1. KAPITEL
Nicht ohne Grund wurde er „das Biest von Hajar“ genannt, das konnte Katherine jetzt sehen. Zahir S’ad al Din war genauso einschüchternd, wie man es ihm nachsagte. Und er war ein völlig anderer Mann als der, den sie vor Jahren getroffen hatte. Jetzt wirkte er kalt und unnahbar.
Allerdings konnte Katherine sich den Luxus nicht leisten, Angst vor ihm zu haben. Außerdem war sie an kalte und unnahbare Männer gewöhnt.
„Scheich Zahir.“ Sie trat einen Schritt auf den riesigen Schreibtisch zu. „Ich hatte auf Ihre Nachricht gewartet. Die ist jedoch nicht gekommen.“
Er sah sie nicht an, sondern hielt den Kopf über die Unterlagen gebeugt, die vor ihm lagen. „Richtig. Da drängt sich die Frage auf, weshalb Sie hier sind.“
Katherine schluckte. „Um Sie zu heiraten.“
„Ist dem tatsächlich so, Prinzessin Katherine? Ich hatte Gerüchte dieser Art gehört, wollte sie aber nicht glauben.“ Jetzt hob er den Kopf, und zum ersten Mal konnte Katherine sein Gesicht sehen.
Oh ja, er war wirklich Furcht einflößend. Seine ganze linke Gesichtshälfte war entstellt, das linke Auge schien seltsam leblos, ganz anders als das rechte. Und doch hatte Katherine das Gefühl, als könnte er direkt in sie hineinschauen.
Die Legende beschrieb ihn mal als Dämon, mal als eine Art Gott. Während sie ihn jetzt ansah, verstand sie, warum. „Ich hatte angerufen.“ Allerdings hatte sie nur mit Zahirs Berater gesprochen. Und wirklich eingeladen worden war sie auch nicht.
„Ich hätte nicht erwartet, dass Sie Ihr komfortables Schloss verlassen und den weiten Weg auf sich nehmen, nur um eine persönliche Ablehnung Ihres Antrags zu erhalten. Ich war der Ansicht, ich hätte meine Meinung deutlich genug gemacht.“
Sie reckte die Schultern. „Ich denke, Sie schulden mir ein Gespräch. Und ich kam auch nicht her, um abgewiesen zu werden, im Gegenteil. Ich erwarte, dass der Vertrag, der vor sechs Jahren geschlossen wurde, eingehalten wird.“
„Sie sollten Malik heiraten, nicht mich.“
Trauer überkam sie, wie immer, wenn sie an Malik dachte. Aber es war Trauer um ein junges Leben, das so früh ein Ende gefunden hatte, mehr nicht. Es war ihre Pflicht gewesen, Malik zu heiraten, und ja, sie hatte ihn gemocht, aber geliebt hatte sie ihn nicht.

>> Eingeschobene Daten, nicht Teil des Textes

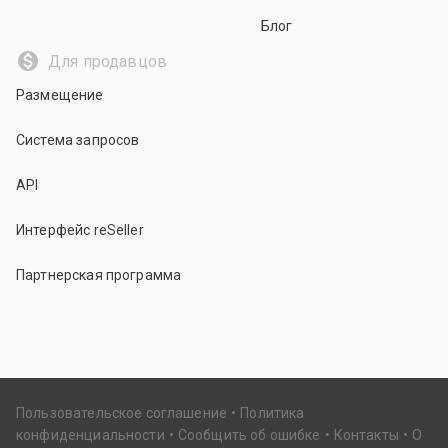
Блог
Для продавцов
Размещение
Система запросов
API
Интерфейс reSeller
Партнерская программа
Пользовательское соглашение
Политика
конфиденциальности
Сообщить об ошибке
Контакты
О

Zuerst hatte sie geglaubt, ihr ständen alle möglichen Wege für die Zukunft offen, doch inzwischen wusste sie, dass sich nichts geändert hatte. Es war noch immer ihr Schicksal, für das Wohl ihres Landes verkauft zu werden. Das hatte sie längst akzeptiert. Welchen Bräutigam sie bekommen würde, war ihr letztendlich gleich. Statt Malik sollte es nun Zahir sein.
Wenn sie ihn allerdings jetzt anschaute, traten diese Gedanken in den Hintergrund. Die Realität sah anders aus als alle Theorie. Zahir war … Er wesentlichmehr, als sie sich vorgestellt hatte.
„Bisher hatte ich auch geglaubt, dass es nur um Ihren Bruder und mich ging. Doch als ich die Dokumente etwas genauer studierte …“ Ihr Vater hatte sich um alles gekümmert. Sie hatte es nicht sonderlich interessiert, war es doch nie um ihre Gefühle gegangen, sondern immer nur um einen Zusammenschluss für die Staatsräson. Sie hatte akzeptiert, dass eine Heirat die eine Pflicht war, die sie für ihr Land erfüllen konnte. Sie hatte sich die Dokumente nie selbst angesehen.
Bis vor Kurzem.
„Die Vereinbarung wurde mit Malik getroffen, das ist richtig. Doch wenn Sie sich den Wortlaut genauer ansehen, steht dort: ‚Für den Fall, dass Malik nicht den Thron von Hajar besteigt, soll die Heirat mit seinem Nachfolger stattfinden.‘ Und das sind Sie.“
Es war geradezu unsinnig: Da bettelte sie praktisch darum, dass er sie heiratete, wenn doch alles in ihr danach schrie, sich umzudrehen und zu gehen. Sie wollte ihn genauso wenig heiraten wie er sie.